My second is 4.5 weeks and I agree! I kind of forgot how relentless the newborn stage is - and then add a toddler on top! It feels impossible

Ekátn · 11/11/2022 12:54

I have 2 kids. 11 and 18. I have never been huge fan of tiny babies tbh. I had my second fully knowing the pregnancy and newborn stage was where I need to grit my teeth and get through it.

The older they get the better I think they are. Me and my 2 are super close. I love them (obviously) but I also really like them as people and would choose to spend time with them over anyone. I think they are fab people.

So it was worth it. But I do agree that the newborn stage is pretty awful.

JenniferBarkley · 11/11/2022 13:01

I hated the newborn stage and have zero regrets about wishing it away, I wouldn't go back.

I always think the "enjoy the snuggles" crowd must have had babies that agreed to occasionally go in the cot. My second was much more placid and the snuggles were so much nicer because they were optional (as much as they ever are).

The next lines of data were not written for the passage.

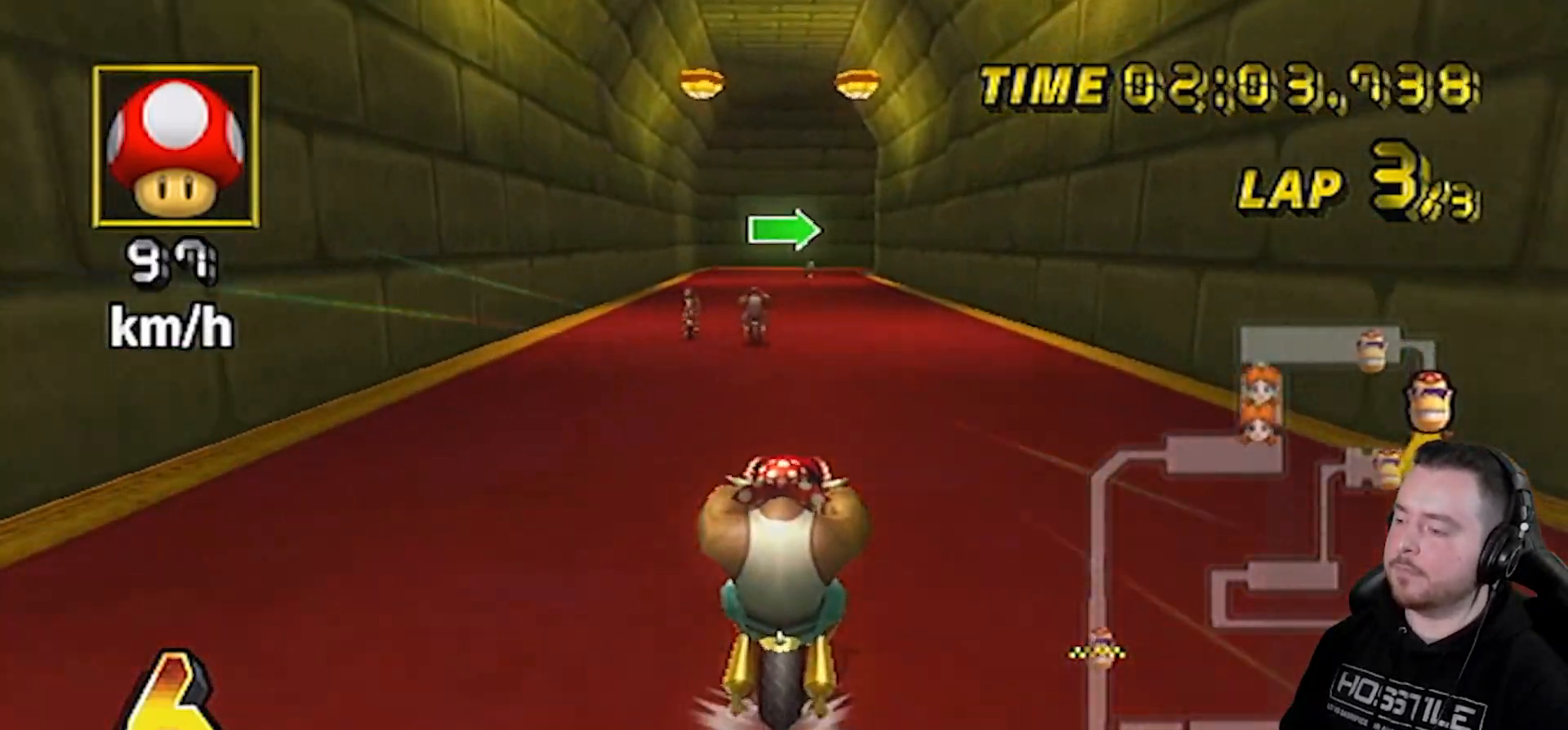
{"buttons": ["A"], "left_stick": "center", "right_stick": "center", "events": []}
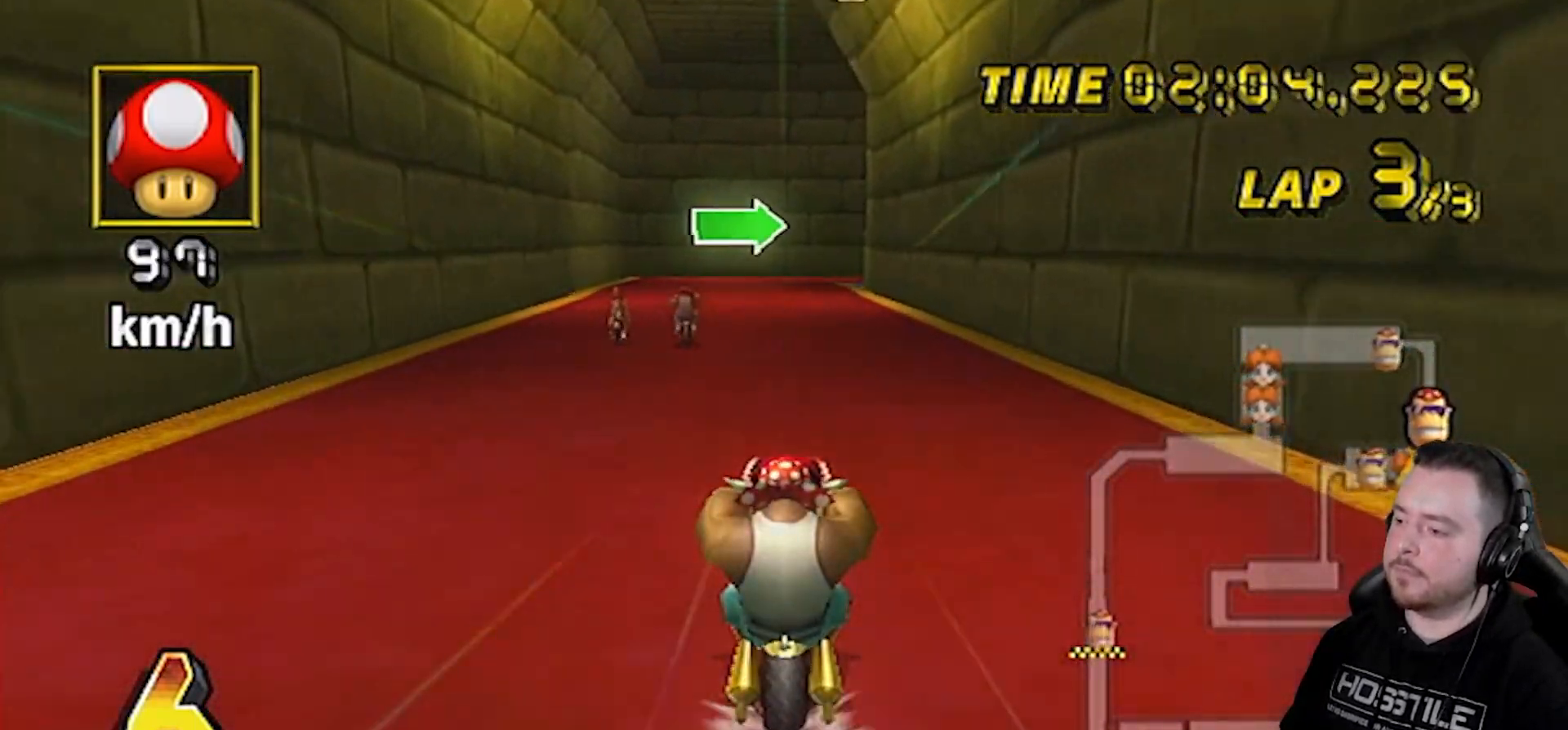
{"buttons": ["A"], "left_stick": "center", "right_stick": "center", "events": []}
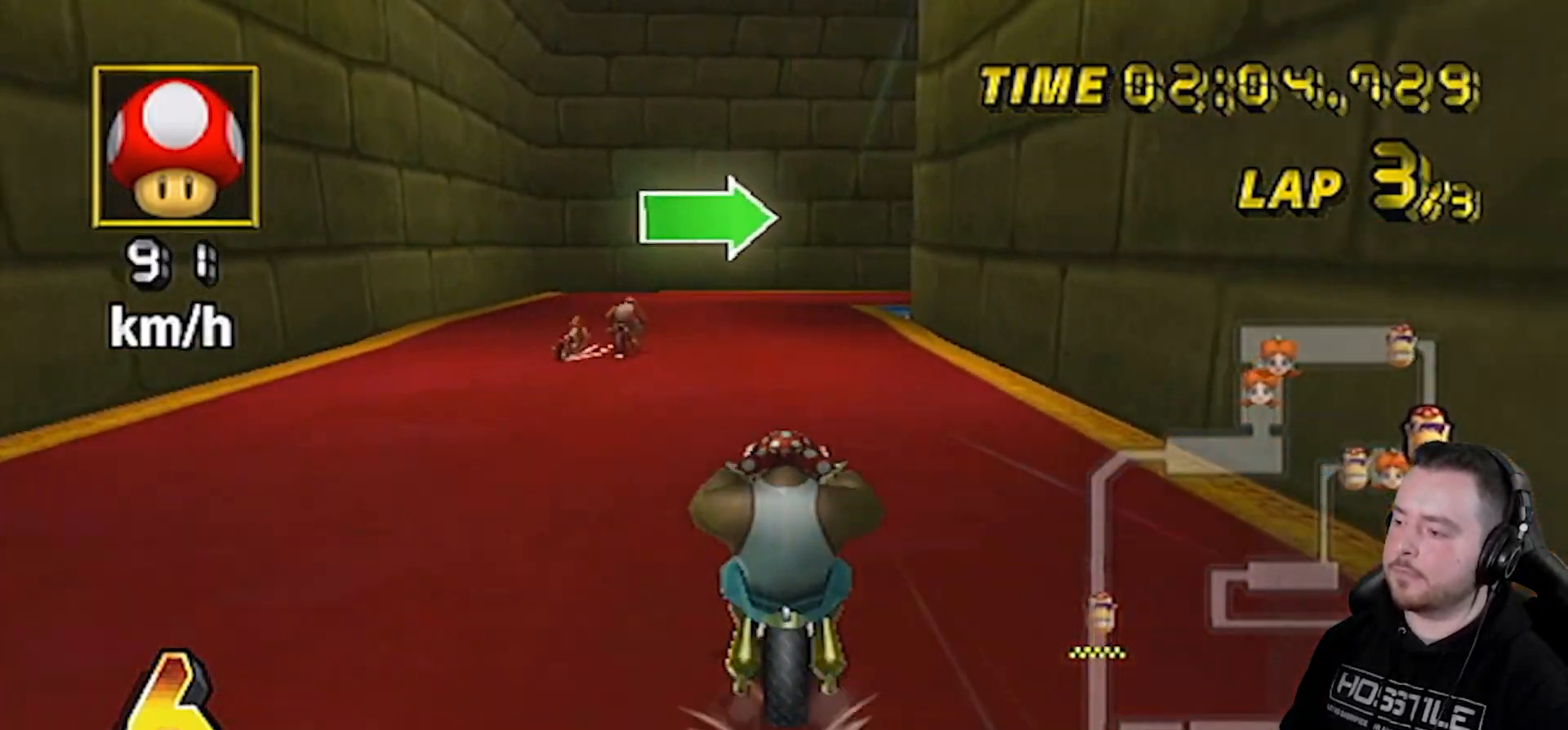
{"buttons": ["A"], "left_stick": "up-right", "right_stick": "center", "events": [[317, "left_stick", "up-right"]]}
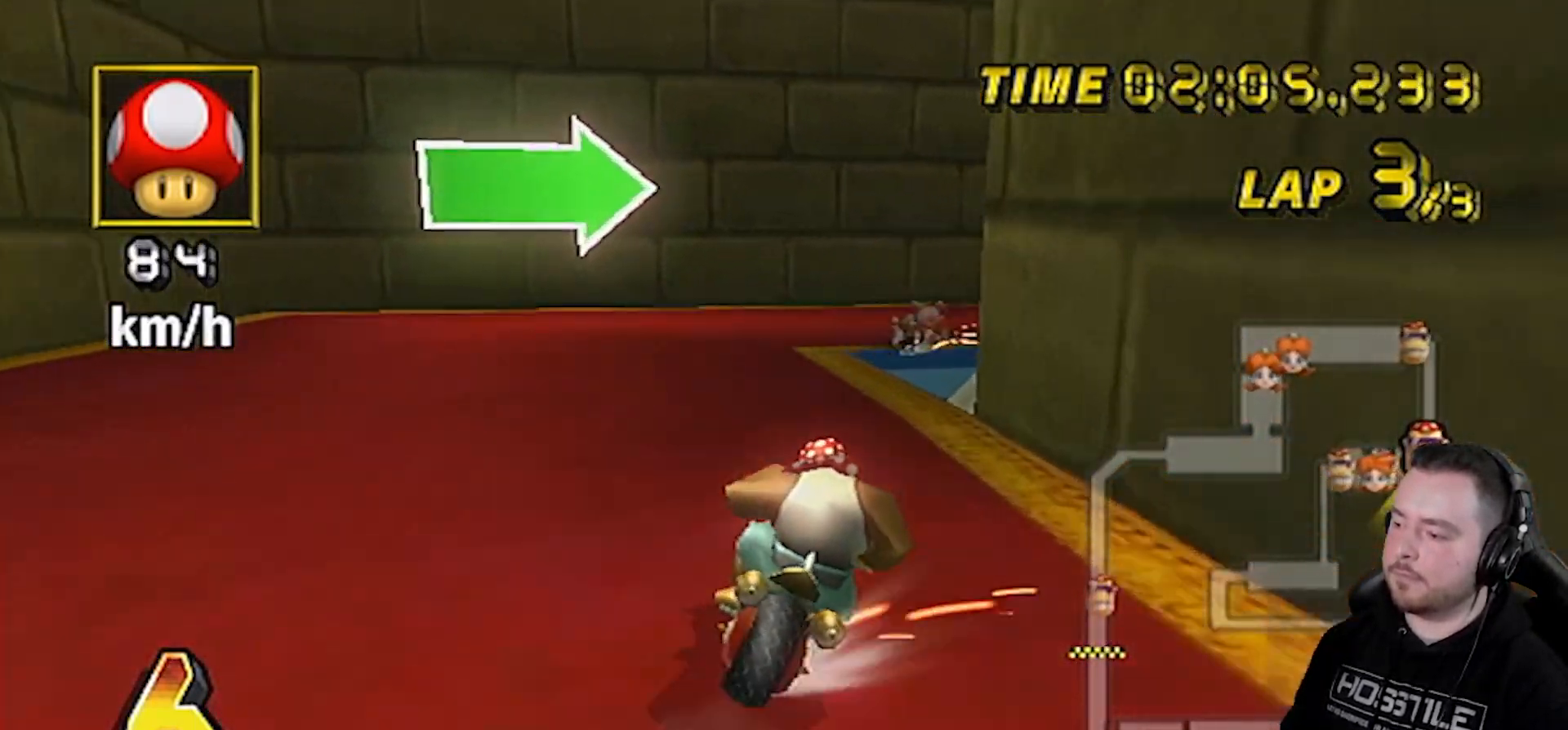
{"buttons": ["A"], "left_stick": "right", "right_stick": "center", "events": [[183, "left_stick", "right"]]}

Thetractorjustmoved · 11/11/2022 13:18

No, that's how I feel. I'm soon to have my second and have already told myself I'm playing the long game, and basically having a baby so that I can get to the 'having a toddler' stage and beyond again. Much less pressure! Babies are pretty dull

Milkand2sugarsplease · 11/11/2022 18:48

I cannot wait for the end of naps and to be able to do things as a 4. DS2 NEEDS his sleep and he'll only do it in his cot so days out are horrid for everyone concerned at the minute but with a 9yo too we have to just plough on.